Chart comprehension data:
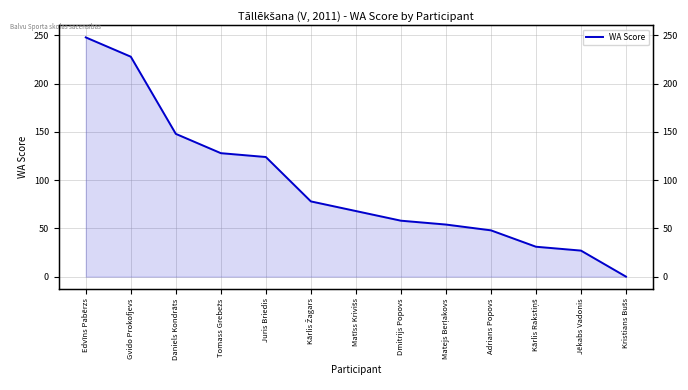

How many data points does each series have?

13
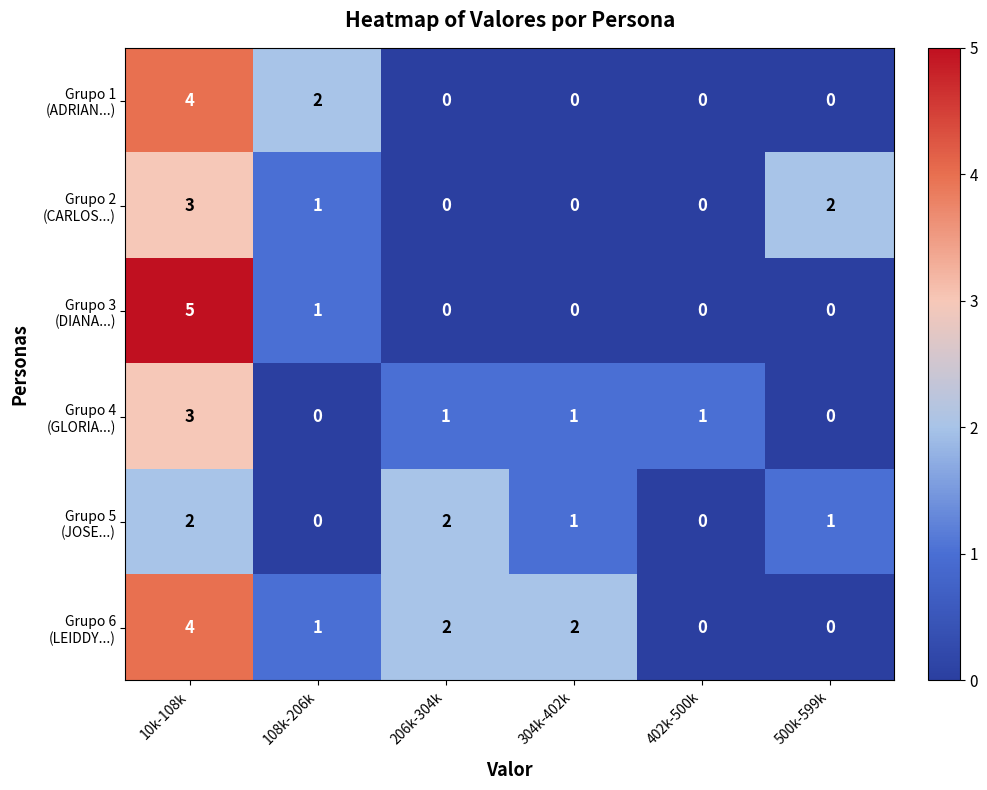

Which label corresponds to the largest value in the chart?

10k-108k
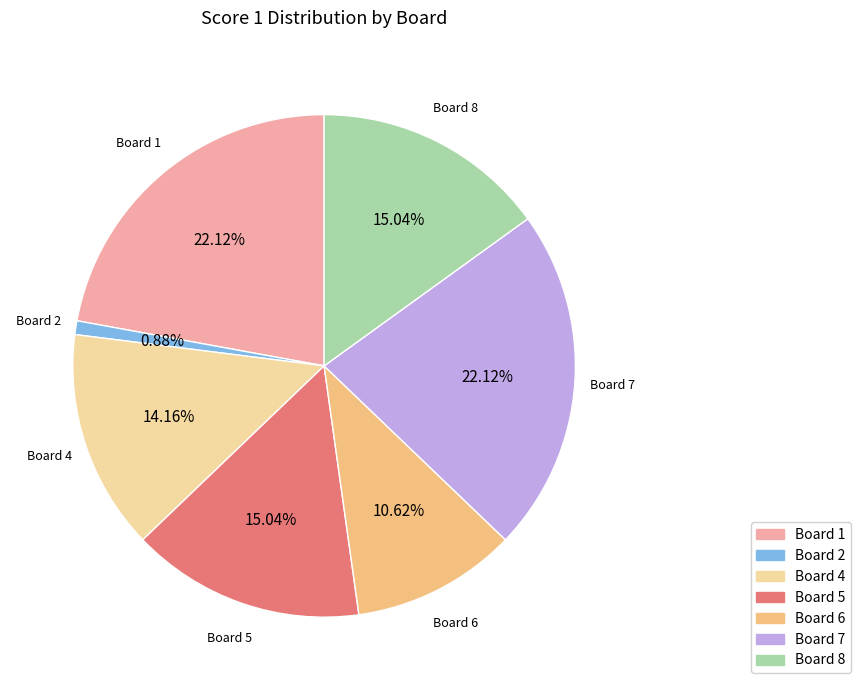

The Board 4 slice represents 19% of the pie. True or false?

False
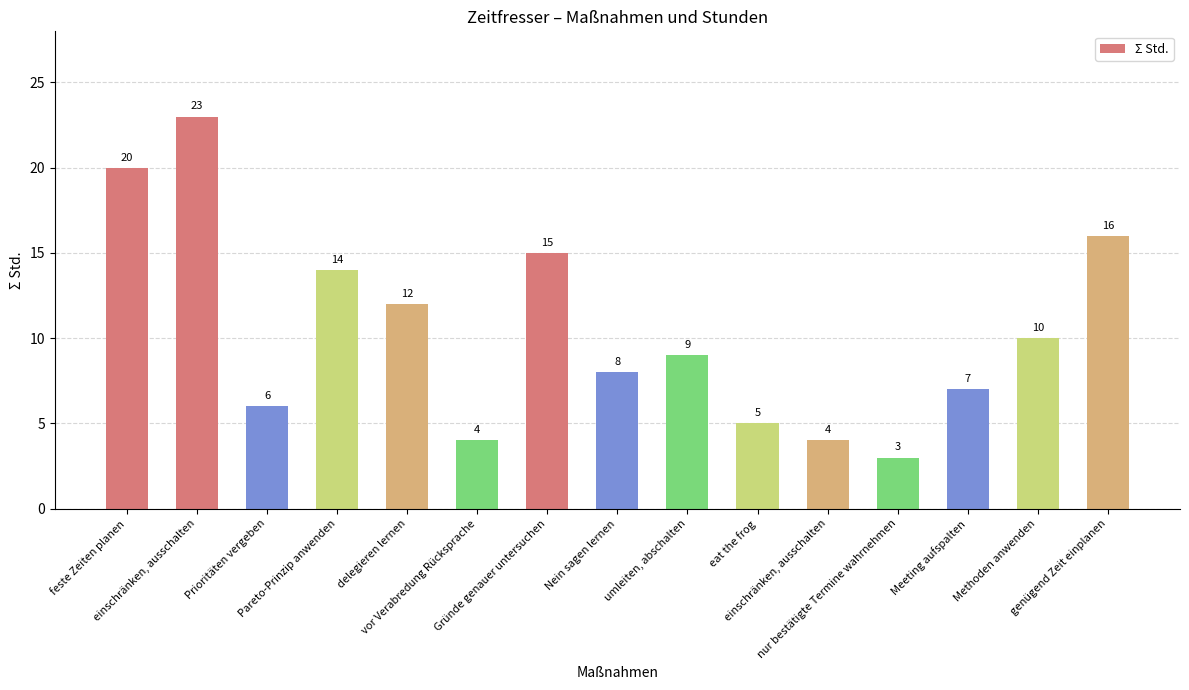

How many data points are less than 9?

7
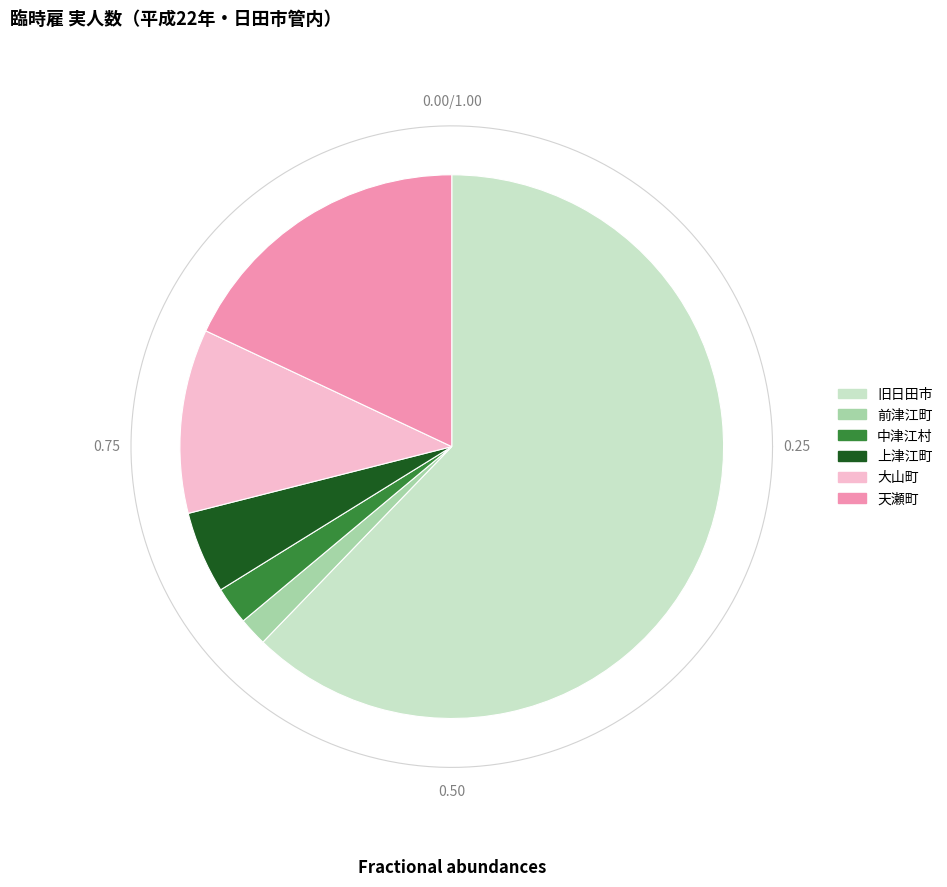

Which category has the biggest portion of the pie?

旧日田市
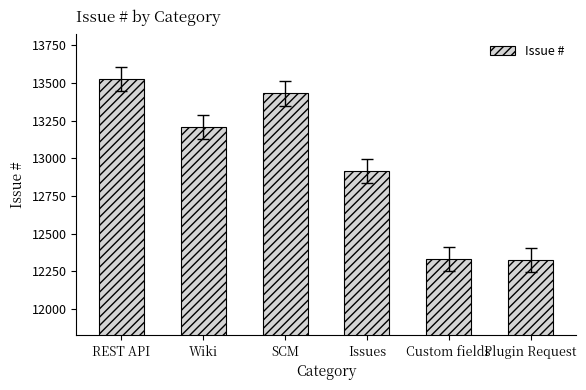

What is the change in value from SCM to Custom fields?

-1098.0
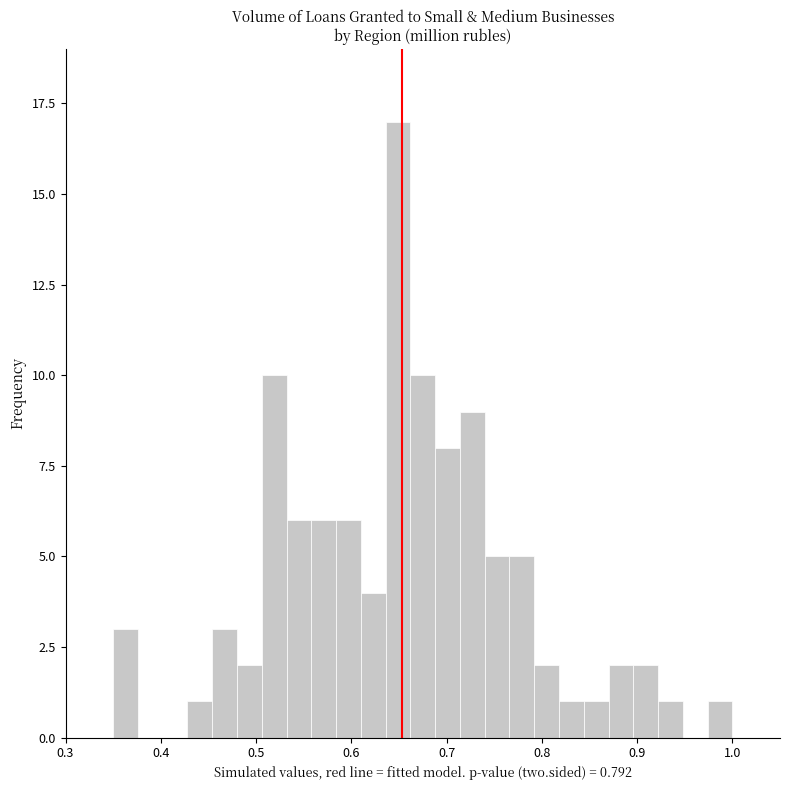

Read against the x-axis, roughly where is the centre of the tallest bar?

0.65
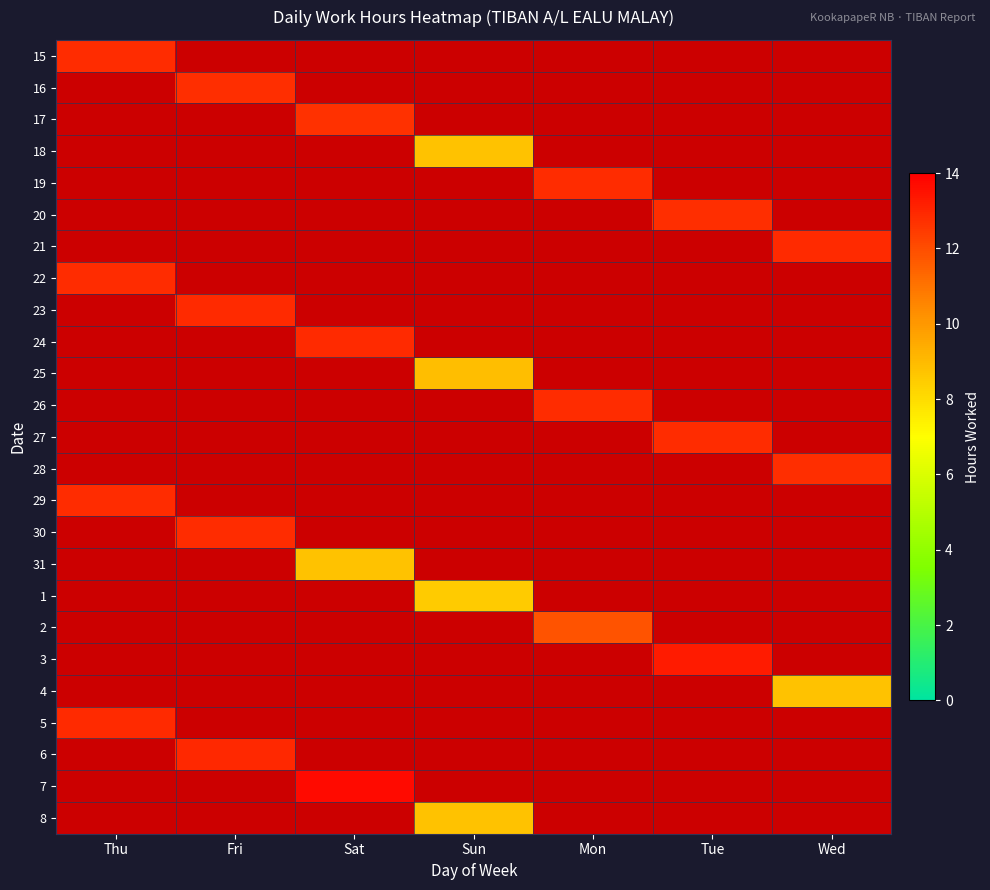

Count the number of categories in the chart.

7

#### Directions
How many lines of the records above contain the string "value"? Case counts. Reply with the number alone.

#### Response below
2